NICOLA CRUICKSHANK: I'm putting myself back out there again, back in the limelight and I can only just imagine what's going to come out and what people are going to say over this.
Unfortunately there's people out there that are like that, they've got no qualms in taking someone's life, you know, they don't have conscious or maybe they do have a conscious and maybe they can live with it. I don't know, I know I can't.
I have suffered enough, my family has suffered enough, my friends have suffered enough.
If you wanted to get a message across you got it across loud and clear - we're still paying the price.
But please, let her come home, just tell us where she is - I don't care if it's anonymous.
I don't want any so-called maps leading to her body, I want evidence, pure evidence this is where she is, this is where you'll find her, take her home, give her the burial that she deserves, the send-off that she deserves.
Put an end to this, give me and my family and friends some closure you know?

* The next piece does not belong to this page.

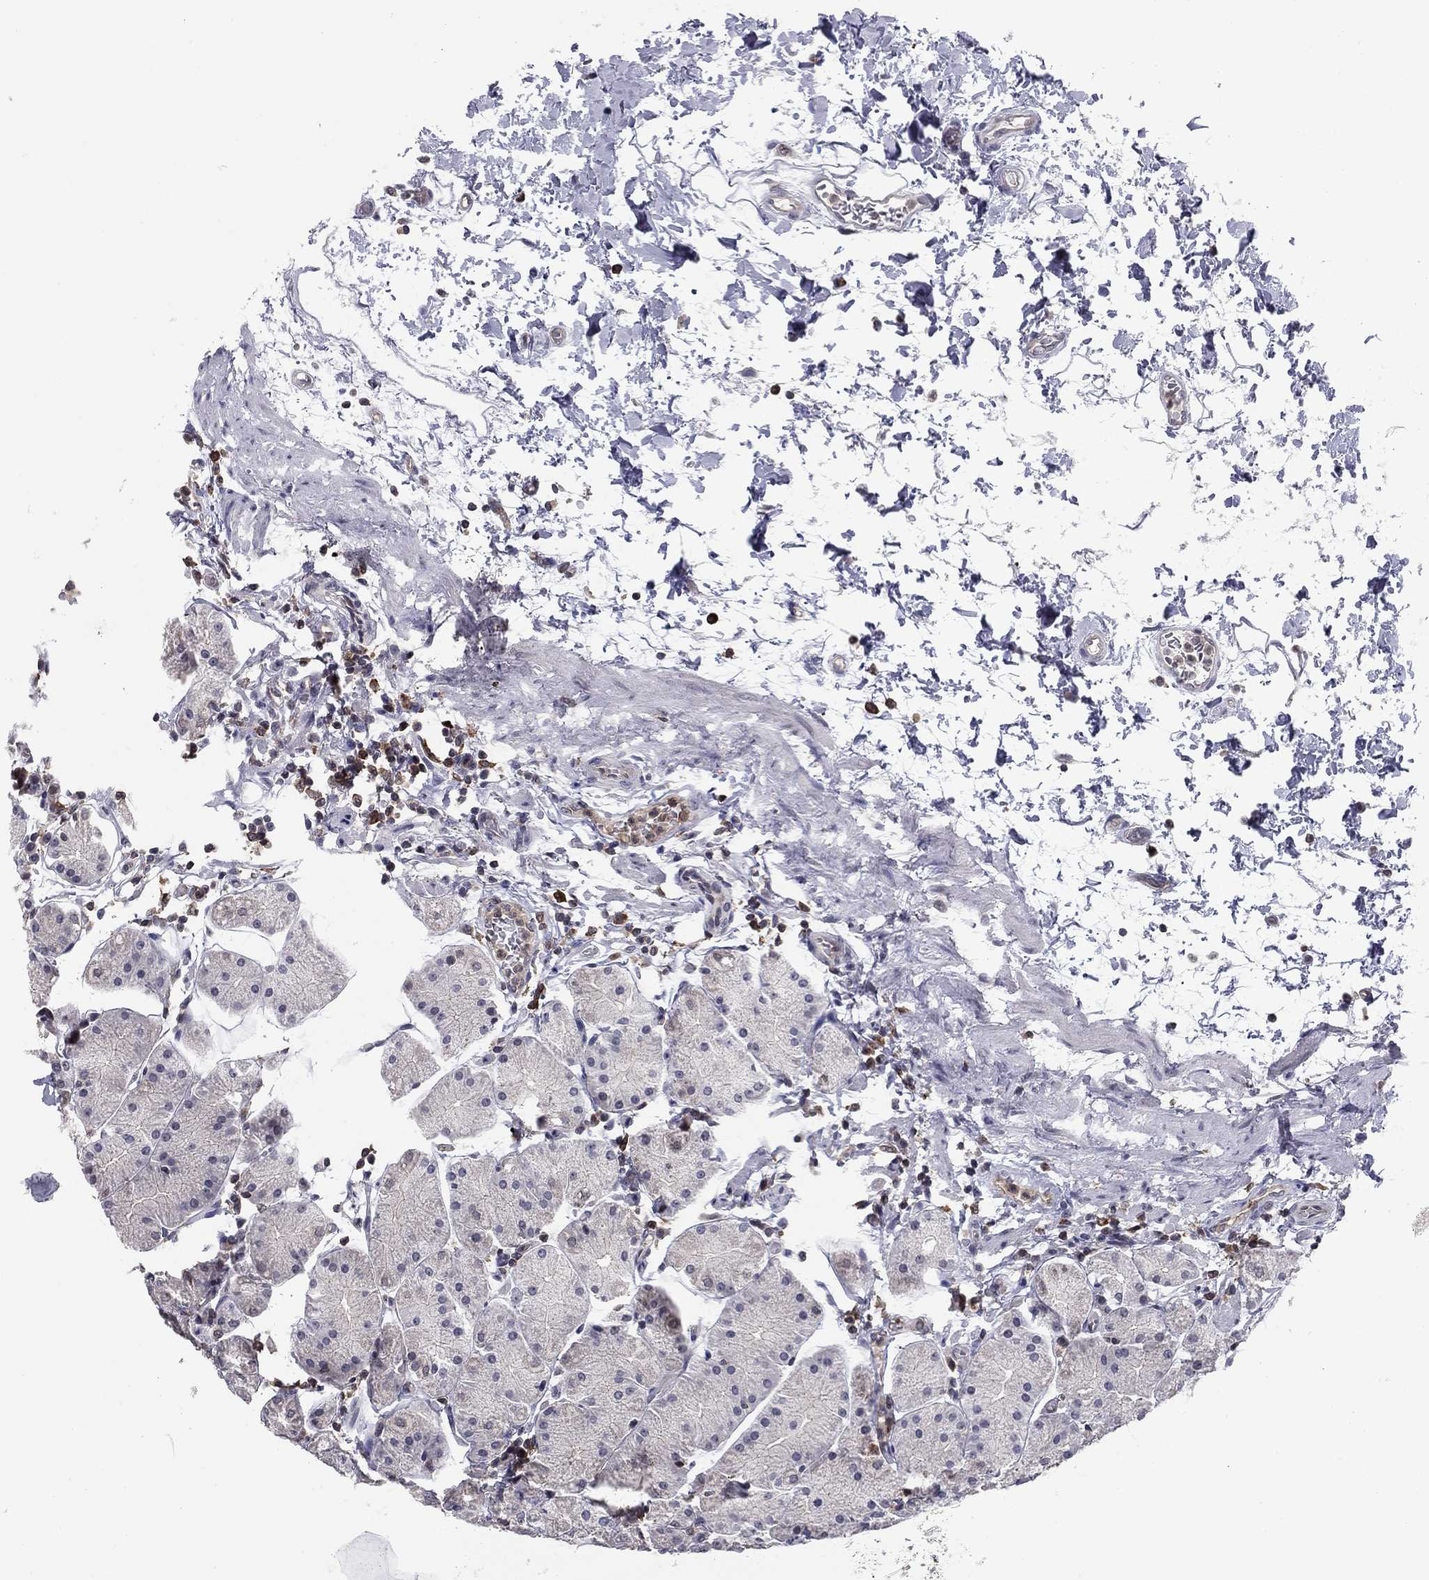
{"staining": {"intensity": "negative", "quantity": "none", "location": "none"}, "tissue": "stomach", "cell_type": "Glandular cells", "image_type": "normal", "snomed": [{"axis": "morphology", "description": "Normal tissue, NOS"}, {"axis": "topography", "description": "Stomach"}], "caption": "High power microscopy histopathology image of an immunohistochemistry photomicrograph of unremarkable stomach, revealing no significant staining in glandular cells. (DAB (3,3'-diaminobenzidine) immunohistochemistry (IHC), high magnification).", "gene": "PLCB2", "patient": {"sex": "male", "age": 54}}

This nightmare has gone on long enough - 25 years, it has gone on long enough.
I would hate to think in another 25 years when I'm 75 sitting in my rocking chair, that I'm still wondering to that day, what went wrong or where she is.
I mean, I just want an end to this.
I don't want to have to live this over and over and over again, which I do, simply because I want some answers, I want her to come home, I want to put it to rest you know?

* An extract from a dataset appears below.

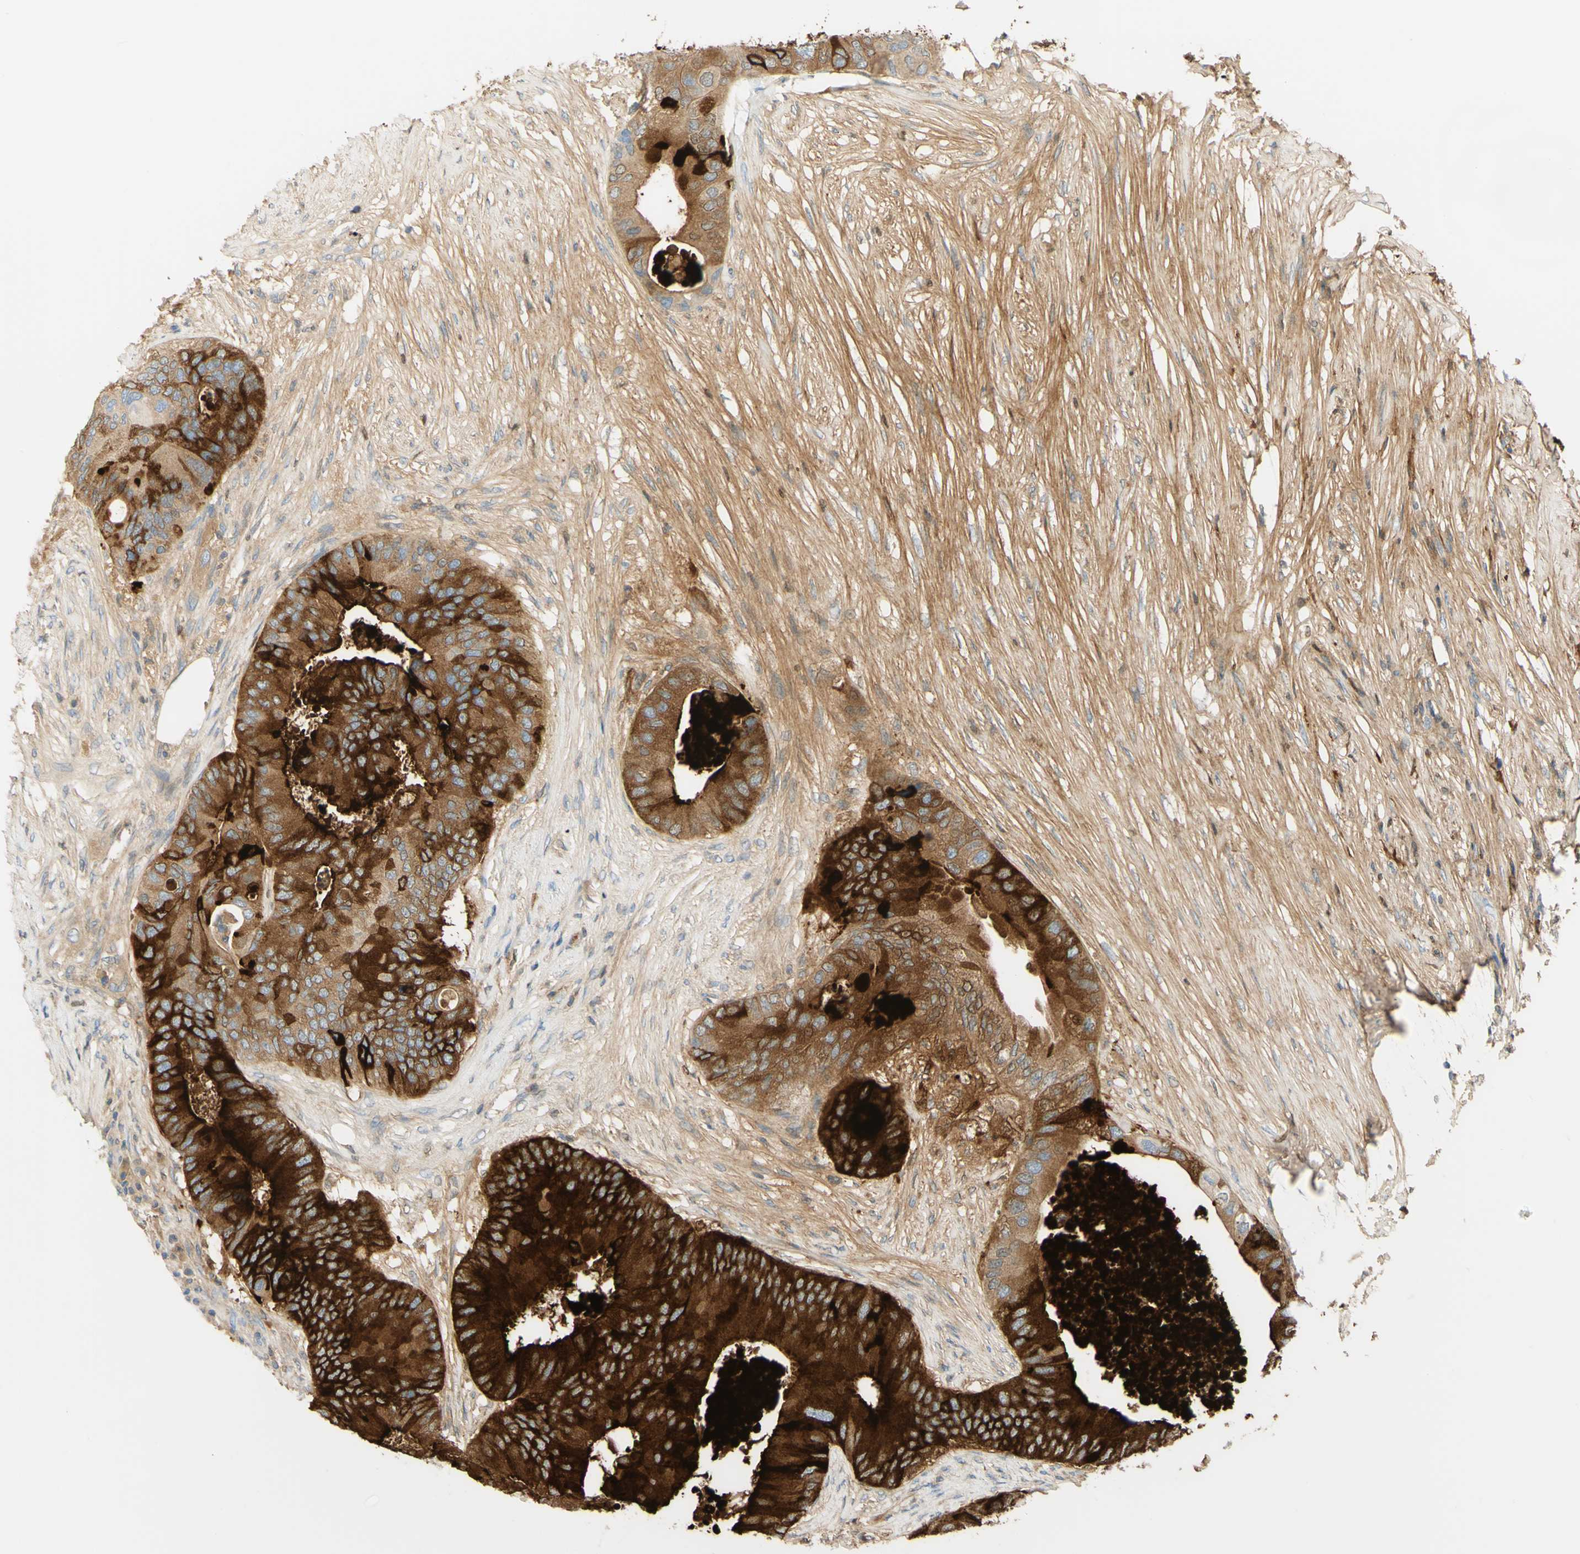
{"staining": {"intensity": "strong", "quantity": ">75%", "location": "cytoplasmic/membranous"}, "tissue": "colorectal cancer", "cell_type": "Tumor cells", "image_type": "cancer", "snomed": [{"axis": "morphology", "description": "Adenocarcinoma, NOS"}, {"axis": "topography", "description": "Colon"}], "caption": "Adenocarcinoma (colorectal) tissue reveals strong cytoplasmic/membranous staining in about >75% of tumor cells", "gene": "PIGR", "patient": {"sex": "male", "age": 71}}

I want a place to be able to go and visit and know that's where my baby lies - not come to Kingston, visit her memorial, a plaque and a tree that we planted in her memory, because all it brings back is that fateful day when she was taken.
The karma will get him in the end whether it be some deadly disease or someone knocks him over or whatever - karma will bite him in the a** in the end.
But in the meantime bring my girl home.
Bring her home, put it to rest, give us some peace, that's all.
That's all I ask for.
If you are listening to this podcast and you know what happened to Amber-Lee - if you hurt her by accident, if you took her, if you know who did - please come forward.
At the very least let police know anonymously where her body can be found.
You may have information you don't think is important or relevant to the investigation, but it could be the key to finding Amber-Lee - maybe even bringing her killer to justice.
If she was your daughter, sister, niece – wouldn't you want that?